- Okej, przejdę się z tobą - uśmiechnął się i potruchtał za mną.
- Dobrze, skoro się uczepiłeś - Przewaliłam oczami. Czułam, że zaraz będzie jakieś pytanie. I tak było.
- Od kiedy tu jesteś? Nie widziałem cię tutaj wcześniej - spytał
- Po pierwsze, też cię wcześniej tu nie widziałam, ale to dlatego, że nie kręcą mnie pogaduszki, a po drugie, tak, nie jestem tu długo, ale umiem se poradzić w terenie. - rzekłam pewnie.
- Rozumiem, ale już mniej więcej wiesz coś na temat terenu watahy? - rzucił pewnie.
- Nie, zresztą i tak lubię SAMA odkrywać nowe miejsca. - rzekłam nieco ciszej. Dalej szliśmy w milczeniu. Neron parę razy chciał coś powiedzieć, lecz chwilę potem zabrakło mu słów. Sama też nie byłam dziś skora do rozmowy.
- Gdzie tak właściwie idziemy? - bąknął w końcu
- Eeeee… Chyba wszędzie, albo nigdzie - zaczęłam się rozglądać.
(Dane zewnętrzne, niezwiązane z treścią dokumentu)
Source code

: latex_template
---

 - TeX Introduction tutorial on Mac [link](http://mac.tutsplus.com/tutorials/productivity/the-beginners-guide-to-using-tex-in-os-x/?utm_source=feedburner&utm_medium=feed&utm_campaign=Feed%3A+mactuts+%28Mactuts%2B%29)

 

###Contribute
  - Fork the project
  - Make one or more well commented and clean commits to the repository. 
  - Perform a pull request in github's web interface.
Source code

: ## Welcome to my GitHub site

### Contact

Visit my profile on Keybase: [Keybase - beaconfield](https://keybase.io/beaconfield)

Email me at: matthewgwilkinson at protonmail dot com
- To znaczy? - powiedział zmieszany
- Znaczy to, co znaczy, czyli w sumie to nic nie znaczy - basior spojrzał na mnie jakby chciał powiedzieć ‘’Eeee… What?’’
- Lubisz deszcz? - zadał pytanie, jak dla mnie bez sensu.
- Nie - odparłam krótko.
- No to nie będziesz zadowolona - spojrzał w górę. Uniosłam łeb i dostrzegłam szare gęste chmury.
- Świetnie. Chodź za mną - ruszyłam szybko do miejsca z którego zaczęliśmy wędrówkę. Tam, gdzie znalazłam czerwoną chustę Nerona.
- Oszalałaś?! W lesie?! W trakcie burzy?! - krzyknął
- Jak chcesz - wbiegłam do boru.
- Ja zostaję - powiedział, a po tych słowach grzmotnęło i zaczęło lać. Ja w tym czasie szybko wbiegłam do jaskini ze zdechłym myszami, w której znalazłam się wcześniej. W samą porę weszłam do jamy. Dosłownie chwilę później błyskawica walnęła w drzewo, które zawaliło się na skały. Na szczęście nie zablokowało wejścia. Krzyknęłam słysząc huk zawalającego się drzewa.